A textbook case involves problems in both hands and difficulty walking at the same time. Numbness in the fingers is common, and some people are initially misdiagnosed with carpal tunnel syndrome. If you’re experiencing progressive numbness, increasing clumsiness in your hands, or you’ve started needing a cane or grabbing walls for balance, and you also have neck pain or stiffness, these symptoms together warrant urgent evaluation. While this condition develops gradually, a sudden worsening, like a new fall or sudden inability to grip objects, should send you to the ER because acute spinal cord compression can cause permanent damage if not treated quickly.
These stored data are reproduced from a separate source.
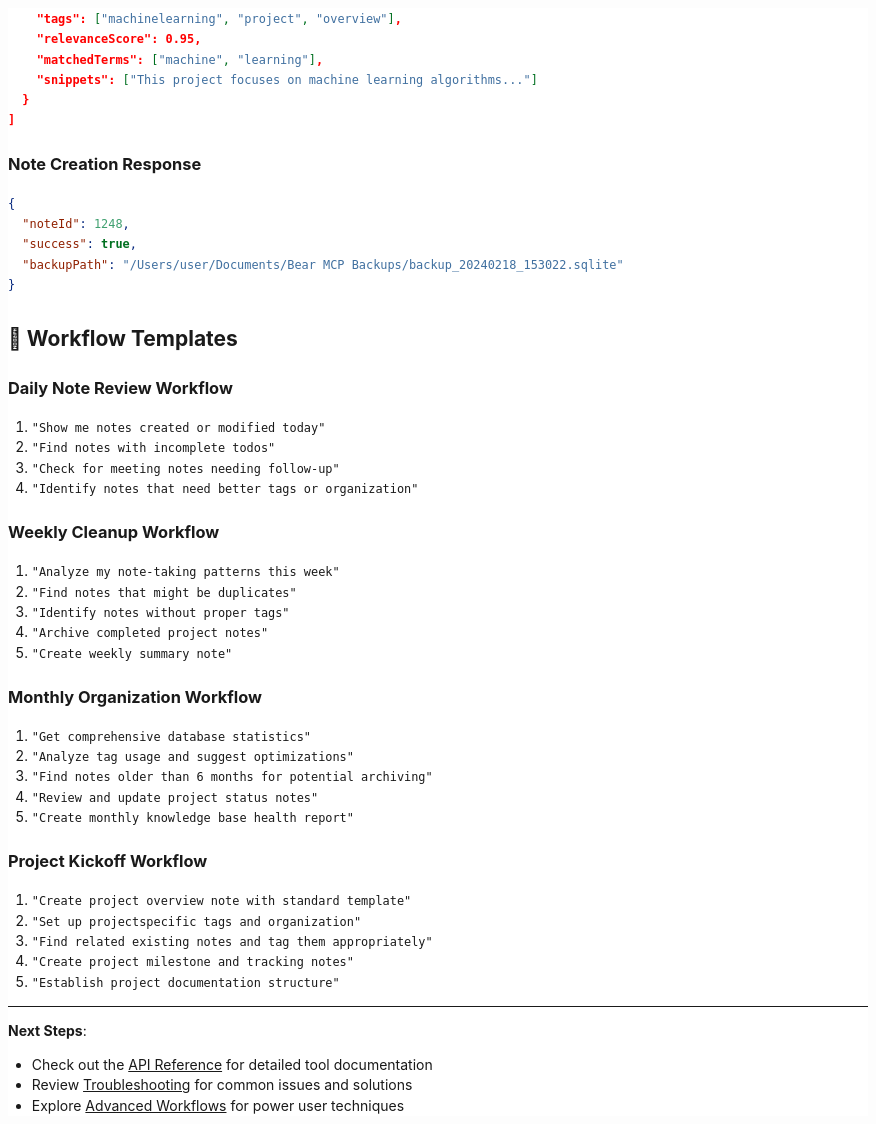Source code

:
 ```json
    "tags": ["machinelearning", "project", "overview"],
    "relevanceScore": 0.95,
    "matchedTerms": ["machine", "learning"],
    "snippets": ["This project focuses on machine learning algorithms..."]
  }
]
```

### Note Creation Response
```json
{
  "noteId": 1248,
  "success": true,
  "backupPath": "/Users/user/Documents/Bear MCP Backups/backup_20240218_153022.sqlite"
}
```

## 🔄 Workflow Templates

### Daily Note Review Workflow
1. `"Show me notes created or modified today"`
2. `"Find notes with incomplete todos"`
3. `"Check for meeting notes needing follow-up"`
4. `"Identify notes that need better tags or organization"`

### Weekly Cleanup Workflow
1. `"Analyze my note-taking patterns this week"`
2. `"Find notes that might be duplicates"`
3. `"Identify notes without proper tags"`
4. `"Archive completed project notes"`
5. `"Create weekly summary note"`

### Monthly Organization Workflow
1. `"Get comprehensive database statistics"`
2. `"Analyze tag usage and suggest optimizations"`
3. `"Find notes older than 6 months for potential archiving"`
4. `"Review and update project status notes"`
5. `"Create monthly knowledge base health report"`

### Project Kickoff Workflow
1. `"Create project overview note with standard template"`
2. `"Set up projectspecific tags and organization"`
3. `"Find related existing notes and tag them appropriately"`
4. `"Create project milestone and tracking notes"`
5. `"Establish project documentation structure"`

---

**Next Steps**: 
- Check out the [API Reference](api-reference.md) for detailed tool documentation
- Review [Troubleshooting](troubleshooting.md) for common issues and solutions
- Explore [Advanced Workflows](advanced-workflows.md) for power user techniques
When Urgent Care Is Enough
Most neck pain falls into the “uncomfortable but not dangerous” category. Muscle strains, minor whiplash, a stiff neck from sleeping in a bad position, or pain from sitting at a desk all day can all be managed outside the emergency room. Urgent care is a reasonable option if your pain is too severe to wait for a primary care appointment but you don’t have any of the red flags above. Think of urgent care as the right choice when the pain is your only symptom: no numbness, no weakness, no fever, no recent trauma, and no signs that anything beyond a muscle or joint is involved.
However, the Mayo Clinic Health System notes that even seemingly straightforward symptoms should be evaluated in the ER if you have a high fever (104°F or higher), a history of cancer, or you take medications that suppress your immune system. These factors raise the risk that an infection could be causing or complicating your neck pain, and infections involving the spine or its surrounding structures can deteriorate rapidly.
How to Assess Your Neck Pain Right Now
Emergency physicians use structured checklists to decide who needs imaging after neck trauma. One widely used tool, the NEXUS criteria, identifies five features that, when all are absent, make a serious cervical spine injury extremely unlikely. You can use a simplified version of this logic at home to gauge your own risk after an injury:
- Midline tenderness. Press gently along the bony bumps running down the center back of your neck. If that specific area is painful, that’s more concerning than soreness in the muscles on either side.
- Alertness and sobriety. If you’re intoxicated or feeling confused, you may not be able to accurately assess your own pain, and you should be evaluated.
- Neurological symptoms. Any tingling, numbness, or weakness anywhere in your body alongside neck pain is a red flag.
- Distracting injuries. If you also have a broken bone, a large wound, or severe pain somewhere else in your body, it can mask neck pain and make self-assessment unreliable.
If any one of these applies to you after an injury, err on the side of going to the ER. If none apply, your neck pain is much less likely to involve a fracture or serious structural injury, though it can still be worth following up with a doctor if the pain persists beyond a few days.
Neck Pain as a Heart Attack Warning
Neck pain rarely acts alone during a heart attack, but it can be one of the earliest or most prominent symptoms, especially in women. The CDC lists pain or discomfort in the jaw, neck, or back as a recognized heart attack symptom alongside the more familiar chest pressure. Women are more likely to experience these “atypical” presentations: unexplained fatigue, nausea, and neck or back pain without dramatic chest pain.
If your neck pain came on suddenly, feels like pressure or tightness rather than a sharp muscular pull, and is accompanied by sweating, lightheadedness, nausea, or any chest discomfort, call 911. Do not drive yourself to the hospital.